Le Premier ministre Ariel Henry poursuit les négociations avec les partis politiques de l'opposition en vue d'arriver à la signature d'un accord. Si le Parti En Avant a pris part à l'une des rencontres, il souligne toutefois n'avoir signé aucun accord, le MTVAyiti de son côté indique au Nouvelliste qu'il est toujours dans la même démarche politique depuis plus d'un an, celle consistant à trouver une solution « autochtone négociée à la
crise haitienne ».

Pour sa part, l'ancien député Jerry Tardieu se veut clair. Le Parti En Avant qu'il dirige n'a pas signé d'accord avec le Premier ministre Ariel Henry. « Pour aider à trouver une solution à la grave crise actuelle, le mouvement En Avant a participé à plusieurs rencontres tant avec les forces de la société civile qu’avec les acteurs politiques, dont une avec le Premier ministre Ariel Henry le 6 septembre 2021. Toutefois En Avant n’a signé aucun des textes qui ont été soumis à son appréciation (notamment celui de la Primature) estimant que les accords présentés ne reflètent pas assez ses préoccupations sur les différents points, notamment la feuille de route, la question constitutionnelle, la durée de la transition, la gouvernance bicéphale et le plan de rétablissement de la sécurité », a précisé le parti dans un communiqué publié le mercredi 8 septembre.

« Tout en comprenant la démarche de certains partis politiques qui envisagent de parapher un accord avec la Primature, En Avant estime qu’il reste beaucoup à faire avant de parvenir à la signature de ce grand accord politique largement consensuel que le pays attend impatiemment. Pour cela, nous appelons à nouveau le Premier ministre, les forces politiques et les acteurs de la société civile à considérer les trois projets d’accord qui indiquent des pistes de solution pour gérer la transition », lit-on dans le communiqué.

Il s’agit de la proposition du Protocole d'entente nationale (PEN), celle de la Commission pour la recherche d’une solution haïtienne à la crise (CRSHC) et celle de la Primature. « Dans le sens de l’intérêt national, il est encore possible de les mettre ensemble pour qu’ils se complètent dans le but d’arriver à un seul accord devant nous mener aux élections dès que techniquement possible et une fois les conditions de sécurité rétablies », conclut Jerry Tardieu. 

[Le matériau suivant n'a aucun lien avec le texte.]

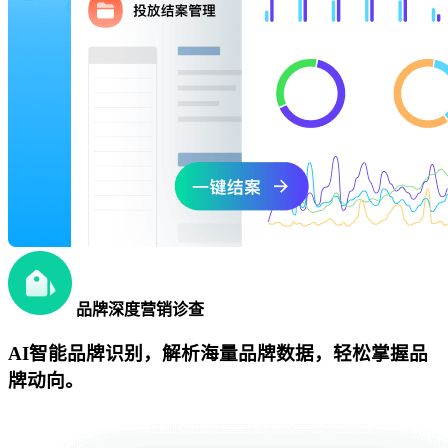
品牌深度营销诊查
AI智能品牌识别，解析海量品牌数据，轻松掌握品
牌动向。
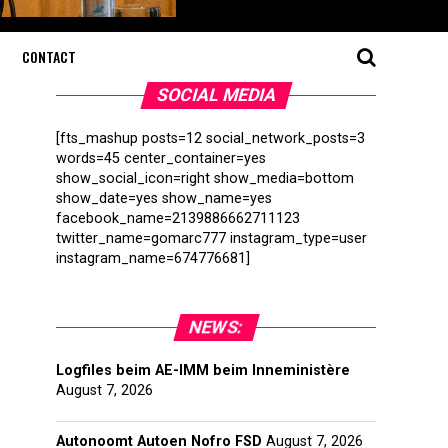
CONTACT
SOCIAL MEDIA
[fts_mashup posts=12 social_network_posts=3
words=45 center_container=yes
show_social_icon=right show_media=bottom
show_date=yes show_name=yes
facebook_name=2139886662711123
twitter_name=gomarc777 instagram_type=user
instagram_name=674776681]
NEWS:
Logfiles beim AE-IMM beim Inneministère
August 7, 2026
Autonoomt Autoen Nofro FSD
August 7, 2026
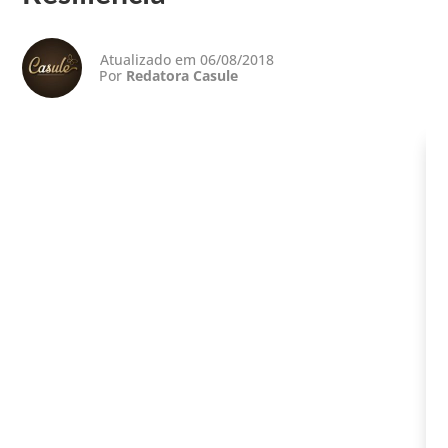
Atualizado em 06/08/2018
Por
Redatora Casule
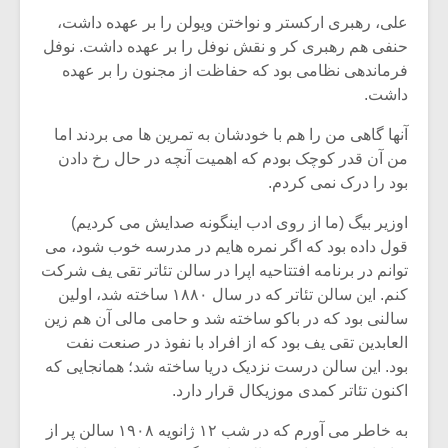
شیش و نیم»
موسیقی فی
علی، رهبری ارکستر و نواختن ویولن را بر عهده داشت،
برگزار می 
حنفی هم رهبری کر و نقش نوفل را بر عهده داشت. نوفل
اگر نمی توانی
سکانسی به 
فرماندهی نظامی بود که حفاظت از مجنون را بر عهده
مشهورترین باشی،
موسیقی فیلم 
داشت.
بدنام ترین باش
آنها گاهی من را هم با خودشان به تمرین ها می بردند اما
من آن قدر کوچک بودم که اهمیت آنچه در حال رخ دادن
بود را درک نمی کردم.
اوزیر بیگ (ما از روی ادب اینگونه صدایش می کردیم)
قول داده بود که اگر نمره هایم در مدرسه خوب شود، می
توانم در برنامه افتتاحیه اپرا در سالن تئاتر تقی یف شرکت
کنم. این سالن تئاتر که در سال ۱۸۸۰ ساخته شد، اولین
سالنی بود که در باکو ساخته شد و حامی مالی آن هم زین
العابدین تقی یف بود که از افراد با نفوذ در صنعت نفت
بود. این سالن درست نزدیک دریا ساخته شد؛ همانجایی که
اکنون تئاتر کمدی موزیکال قرار دارد.
به خاطر می آورم که در شب ۱۲ ژانویه ۱۹۰۸ سالن پر از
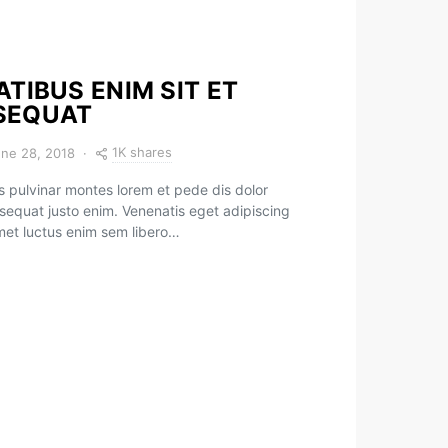
TIBUS ENIM SIT ET
SEQUAT
1K shares
ne 28, 2018
 pulvinar montes lorem et pede dis dolor
sequat justo enim. Venenatis eget adipiscing
amet luctus enim sem libero…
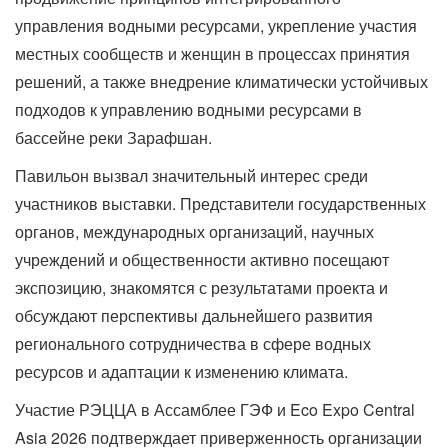
управления водными ресурсами, укрепление участия
местных сообществ и женщин в процессах принятия
решений, а также внедрение климатически устойчивых
подходов к управлению водными ресурсами в
бассейне реки Зарафшан.
Павильон вызвал значительный интерес среди
участников выставки. Представители государственных
органов, международных организаций, научных
учреждений и общественности активно посещают
экспозицию, знакомятся с результатами проекта и
обсуждают перспективы дальнейшего развития
регионального сотрудничества в сфере водных
ресурсов и адаптации к изменению климата.
Участие РЭЦЦА в Ассамблее ГЭФ и Eco Expo Central
Asia 2026 подтверждает приверженность организации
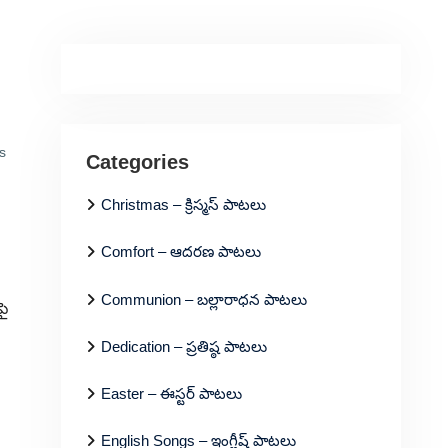
s
Categories
Christmas – క్రిస్మస్ పాటలు
Comfort – ఆదరణ పాటలు
Communion – బల్లారాధన పాటలు
పై
Dedication – ప్రతిష్ఠ పాటలు
Easter – ఈస్టర్ పాటలు
English Songs – ఇంగ్లీష్ పాటలు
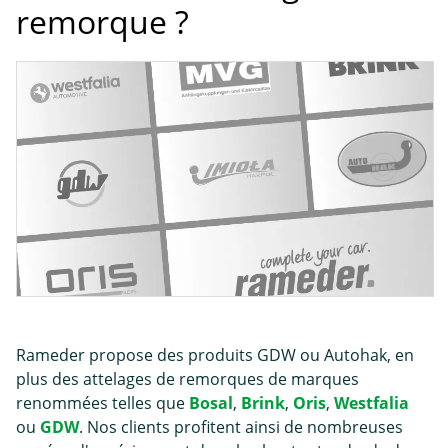
remorque ?
Rameder propose des produits GDW ou Autohak, en
plus des attelages de remorques de marques
renommées telles que
Bosal
,
Brink
,
Oris
,
Westfalia
ou
GDW
. Nos clients profitent ainsi de nombreuses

Pour sa part, le Dr Emile Hérald Charles, coordonnateur national de MTVAyiti, a fait savoir au Nouvelliste que son parti  " est toujours dans la même démarche politique depuis plus d'un an dans la recherche d'une solution autochtone négociée à la
crise haïtienne.»

Quelles sont les exigences de votre de MTVAyiti pour la signature d'un éventuel accord politique ? À cette question du Nouvelliste le Dr Charles a répondu en ces termes: « Aucune condition préalable à la signature d'un accord. Cependant, obligatoirement, l'accord doit être l'expression de la volonté de la création d'un climat d'apaisement généralisé dans le pays, rétablissement des conditions de  sécurité publique sur tout le territoire national  permettant aux citoyennes et aux citoyens d'exprimer leur opinion politique  et d'exercer leurs activités culturelles,  économiques, politiques et sociales sans risque de préjudices, d'apporter, de manière coordonnée et significative, une réponse socioéconomique aux plus défavorisés en général et aux populations des Nippes, de la Grand-Anse et du Sud  en particulier à la suite du séisme du 14 août 2021» .

Le médecin a ajouté que l'organisation « d'élections démocratiques avant la fin de 2022 afin d'avoir un chef d'État  et un corps législatif élus au 1er trimestre 2023; réduire dans l'immédiat les dépenses publiques et le "train de vie"de l'État;  créer les conditions propices à initier les grands procès contre les crimes de sang et les crimes financiers ».

Ariel Henry a pu réunir autour de lui dans la perspective d'un accord politique les plus farouches opposants à Jovenel Moïse. Parallèlement, le Premier ministre reste attaché à certains projets de Jovenel Moïse comme le référendum constitutionnel et le maintien du Conseil électoral provisoire décrié.